Visualizing and Understanding

Tags	CS 231N

Visualizing CNNs

Weights

Before, we were able to visualize the weights to a linear classifier, because the rows of the matrix corresponded to template images.

We can do the exact same thing to the first layer of the CNNs. We can take each filter (if the next layer has $k$ depth, there are $k$ filters) and display it as a 3-channel image (because the first layer is 3 channel)

You can also visualize the raw weights on an internal layer, although it often makes not much sense because it doesn’t have a good color interpretation

Embeddings

We can also chop off the head from the network, so that you are left with a high-dimensional embedding. For example, you might take the second to last FC layer as the vector.

Then, you can use this embedding to run K-nearest neighbors, which leads to a much better semantic similarity than just raw pixel space

You can also perform dimensionality reduction on the embedding and run things like PCA or t-SNE, which allows you to plot the images on a low-dimensional space (like 3d)

Activations

You can also visualize activations, which help you figure out essentially what each layer is looking for.

Understanding inputs

Maximally activating patches

If you run a bunch of images through a network and recorc the values of some channel in some layer of the network, you will start to see which images activate a channel the most.

Saliency via occlusion

You can also run a sliding window over the image to see which parts of the image are impacted the most. This allows yo uto generate a heat map, essentially, of importance.

Saliency via backprop

The key insight here is that we don’t have to rely on these probe-and-done methods to figure out the importance of something. The computational graph takes us from the image to the prediction, so we can take the target probability and take the derivative of the image with respect to the target probability.

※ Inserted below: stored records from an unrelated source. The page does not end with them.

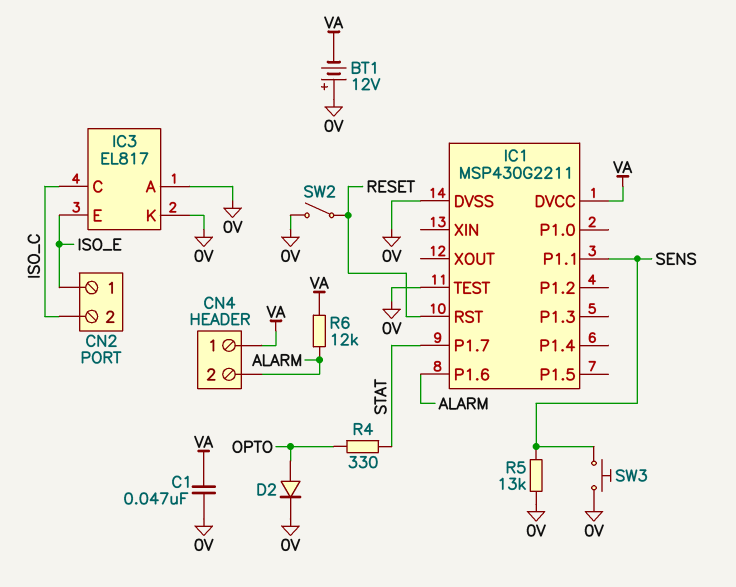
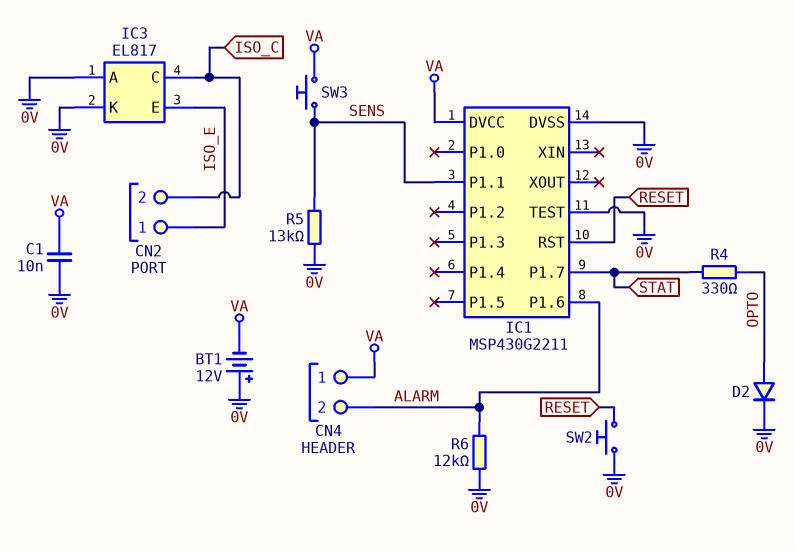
C1: 47nF (0V, VA) -> 10nF (0V, VA)
R6: 12k (ALARM, VA) -> 12k (0V, ALARM)
SW2: switch (0V, RESET) -> button (0V, RESET)
SW3: button (0V, SENS) -> button (SENS, VA)

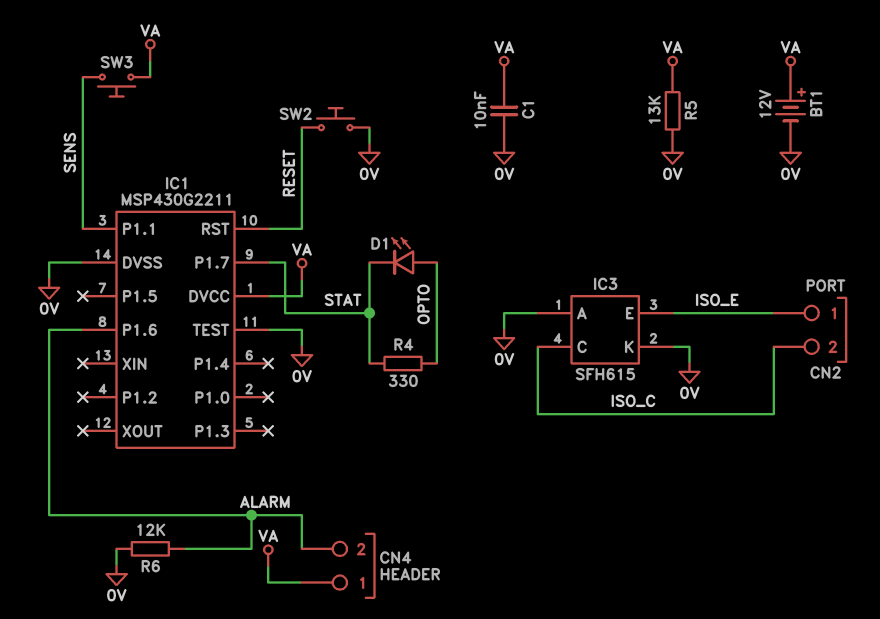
BT1: 12V (plus 0V, minus VA) -> 12V (plus VA, minus 0V)
D1: none -> LED (A OPTO, K STAT)
D2: diode (A OPTO, K 0V) -> none
IC3: EL817 -> SFH615
R5: 13k (0V, SENS) -> 13k (0V, VA)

This allows you to segment the image (anything without much importance to the classifier can be removed, or set to 0)

This also allows you to detect biases and shortcuts. Sometimes, the model might learn to pay attention to the background and not the main subject.

Intermediate features through guided backprop

Why stop at figuring out which pixels change the prediction the most? You can also select a single intermediate neuron and figure out which pixels in an image activate it the most.

Gradient ascent

If we are taking gradients, why stop at figuring out the magnitude of the gradient? We can also take a step in the gradient! This would mean you are generating an image of a desired type.

You should also put in a regularizer to make sure you get a resonable image.

if you start with a zero image and run this gradient ascent, you get something like this

To make things better, you can blur the images (spreading out the gradient) and clip both small pixels and small gradients (to reduce noise).

Now, you can also do the same trick with the intermediate neurons to figure out what activate the neurons the most

You can also have this upconvolutional step, which allows you to generate much more realistic images

Adversary

With the previous images, we’ve tried to work with the image to make it more likely to be classified to its original category, or we’ve generated things from scratch. We can also move an image and optimize it such that it’s falsely categorized, using the same gradient ascent optimization objective. This is known as a fooling image

You can also find a universal perturbation through gradient descent that messes with as many images as possible

Style transfer

Feature Inversion

If you start with the embedding vector (at the end of the CNN), you can try to find another image that matches this vector as closely as possible, which is just another optimization problem. Depending on where you sample the feature vector, you can get a whole range of generation

DeepDream

The gist here is to take an image and a layer in the network, and then perform gradient ascent on that neuron WRT the image such that we boost every activation in that layer. This is akin to a lucid dream, where there is this hyperreality.

The deeper you select a neuron, the more complex features will show up

Texture synthesis & Gram matrix

The gram matrix is the outer product formed by pairwise slices through the channels

The outer product is the highest if both values are the same, and so it measure co-occurence. This can be easily computed if you flatten the activation into a $C \times HW$ matrix $F$ and do $FF^T$ .

Another way of understanding this is a pairwise dot product between channels. The idea here is that we remove spatial considerations and keep the variances between the channels, which can be representative of the styles

It’s just a sloppier and faster version of the covariance matrix, and it is associated with style, because style is a sort of “variance” in the image.

To synthesize texture, you should run the seed image and the target image through the network, and then backpropagate to have the target image and the seed image have as close of a gram matrix as possible. The later the activation used to compute the gram matrix, the larger the transferred features.

Feature + gram

If you have a dual objective of making the features of an image the same as a target image, as well as making the gram matrix the same as a style image’s gram matrix, you are able to transfer the style onto a real image

You can also do a fast style transfer by using a CNN that stylizes it in a feedforward pass. Essentially, you’re learning the backpropagation.

Style transfer helped develop the instance norm, which averaged across pixels but not channels or batches.